[GIVEN PASSAGE]
|---|

# Cavs Vs. Bucks 1/30/04 9:30 ET



## BrandinKnightFan3 (Jan 21, 2004)

This is a huge game this could slow down the stomping bucks and inch us closer to the playoff picture  

Thanks To Remy Here is the projected starting line up!








































Keyb reserves
























I predict Wags will have a big offensive game and that Diop will slam the ball back in the bucks faces!


----------



## Ben1 (May 20, 2003)

Bucks aren't an easy team to beat, they've played really well so far this season. 

With big contributions from the big men and Wagner again, Cavs can win this game.


----------



## Nevus (Jun 3, 2003)

This is a really big game for the Cavaliers. They've been playing great recently but this will be more challenging than their other recent games. Any victory over an Eastern Conference team in the playoff hunt is like two victories in one.


----------



## Mongolmike (Jun 11, 2002)

Milw is like 18-5 at home. Tough, tough game ahead for us. Milw is like Miami, but better... we've got to really attack strong on the inside where we have an advantage. Z, Booz, Diop, Battie all gotta play strong.


----------



## futuristxen (Jun 26, 2003)

|---|

[Dataset entries]
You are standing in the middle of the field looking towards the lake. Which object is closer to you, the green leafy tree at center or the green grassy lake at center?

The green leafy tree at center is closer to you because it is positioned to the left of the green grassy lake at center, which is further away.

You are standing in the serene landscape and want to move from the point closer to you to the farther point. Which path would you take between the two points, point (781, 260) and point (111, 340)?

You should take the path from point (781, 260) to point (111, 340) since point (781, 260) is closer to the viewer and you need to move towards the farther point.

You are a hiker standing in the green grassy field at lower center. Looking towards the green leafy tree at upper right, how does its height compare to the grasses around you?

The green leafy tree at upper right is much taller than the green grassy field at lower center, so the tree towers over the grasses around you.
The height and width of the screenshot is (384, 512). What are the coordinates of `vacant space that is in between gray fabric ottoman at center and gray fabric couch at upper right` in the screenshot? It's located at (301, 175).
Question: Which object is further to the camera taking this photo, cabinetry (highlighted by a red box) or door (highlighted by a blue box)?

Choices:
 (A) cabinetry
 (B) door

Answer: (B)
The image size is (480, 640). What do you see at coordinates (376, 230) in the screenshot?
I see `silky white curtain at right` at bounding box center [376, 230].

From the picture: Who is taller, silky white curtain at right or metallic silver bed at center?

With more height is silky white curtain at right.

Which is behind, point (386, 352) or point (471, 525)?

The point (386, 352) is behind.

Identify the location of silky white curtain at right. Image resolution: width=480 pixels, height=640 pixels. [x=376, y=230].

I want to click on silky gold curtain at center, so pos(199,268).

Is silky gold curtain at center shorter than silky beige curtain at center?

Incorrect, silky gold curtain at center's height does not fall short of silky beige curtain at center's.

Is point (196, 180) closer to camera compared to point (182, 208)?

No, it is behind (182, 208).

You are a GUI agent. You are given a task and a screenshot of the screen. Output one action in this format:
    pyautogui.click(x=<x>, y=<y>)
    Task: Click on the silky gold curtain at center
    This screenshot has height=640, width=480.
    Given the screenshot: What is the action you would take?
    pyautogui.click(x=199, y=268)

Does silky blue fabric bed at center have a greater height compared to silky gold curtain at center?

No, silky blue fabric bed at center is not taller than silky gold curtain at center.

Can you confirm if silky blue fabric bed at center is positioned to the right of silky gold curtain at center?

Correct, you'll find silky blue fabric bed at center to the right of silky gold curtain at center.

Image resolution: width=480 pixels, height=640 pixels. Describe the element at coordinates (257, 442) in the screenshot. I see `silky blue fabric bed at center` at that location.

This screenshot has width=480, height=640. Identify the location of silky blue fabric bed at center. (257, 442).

|---|

[REQUIRED WORK]
a. For each statement, say whether it agrees with the Cavs vs. Bucks thread. Answer yes or no, and quote the words of the thread that decide it. (i) One post gives Milwaukee a home record of about 18-5. (ii) The opening post predicts that Diop will have a big offensive game. (iii) One post calls a win over an Eastern Conference team in the playoff hunt the same as two victories in one.
b. Return a passage from the Cavs vs. Bucks thread, copied letter for letter. Begin at the words that contain "## Mongolmike (Jun", and stop after "(Jun 26, 2003)".

[TASK-BY-TASK ANSWERS]
a.
(i) Yes: "Milw is like 18-5 at home."
(ii) No: "I predict Wags will have a big offensive game and that Diop will slam the ball back in the bucks faces!"
(iii) Yes: "Any victory over an Eastern Conference team in the playoff hunt is like two victories in one."

b.
## Mongolmike (Jun 11, 2002)

Milw is like 18-5 at home. Tough, tough game ahead for us. Milw is like Miami, but better... we've got to really attack strong on the inside where we have an advantage. Z, Booz, Diop, Battie all gotta play strong.


----------



## futuristxen (Jun 26, 2003)